My sheep-powered computer was starting to run slowly
So I added more ram
What kind of tree does a chicken come from?
A poul-tree.
What did the goat farmer’s wife say to her husband when he was swearing on the job?
“Not in front of the kids!”
Why did the cat run away from the tree? Because of its bark!
What’s orange and sounds like a parrot?
A carrot!
How did the beaver introduce his wife? This is my significant otter.
What always succeeds? A toothless parrot! (sucks seeds)
Why do dinosaurs eat their food raw? Cause they don't know how to cook
Why was the deer a good driver? He was great at using the deering wheel!

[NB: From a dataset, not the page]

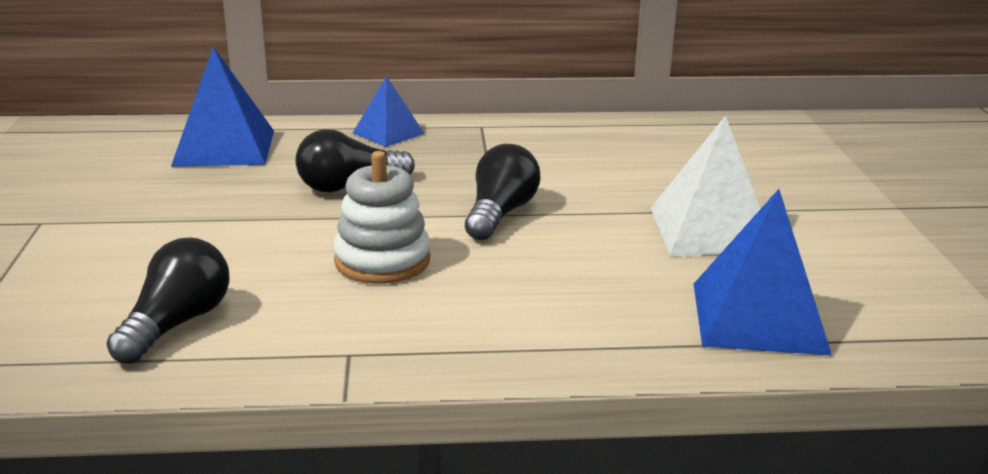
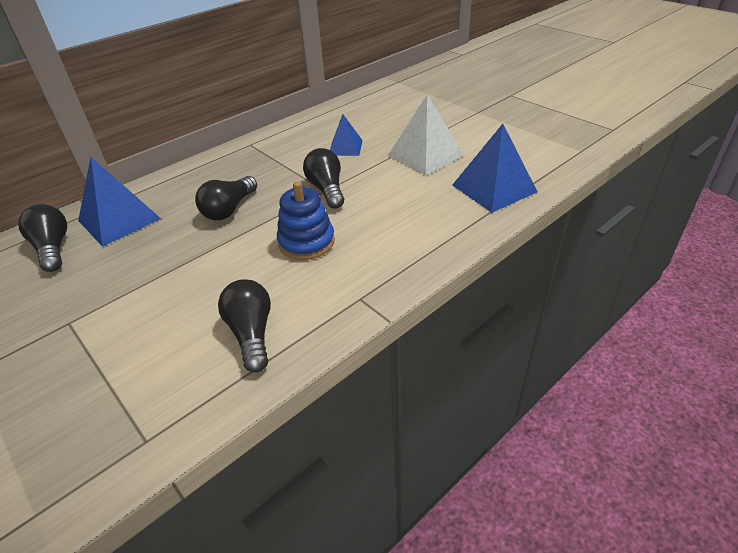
camera: 35 degrees left, 15 degrees up
(127, 149) = (53, 248): none -> black light bulb
(382, 261) = (306, 242): white stacking toy -> blue stacking toy
(388, 133) = (205, 169): blue pyramid -> blue pyramid (345, 147)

Walking through the farm and a group of pigs jumped out of a tree on me.
It was a hambush.
What happens when you cross an Australian dog and a Beatle?
Dingo Starr.
What’s a llama’s favorite song?
Llama Chameleon.
What did the dog say when he sat down on sand paper?
Rough.
Beavers are the best at getting things done on riverbanks. They have their own waves of working.
The farmer cried wolf when all his three pigs were mauled by the jungle wolf.
I had a bet on a giraffe race yesterday but my selection lost.
It was nowhere near winning – it lost by a neck.
What do you call a royal giraffe?
Your highness.
What did the train conductor say to the kangaroo?
“Hop on!”
What do you call a mouse who can pick up a horse? Sir!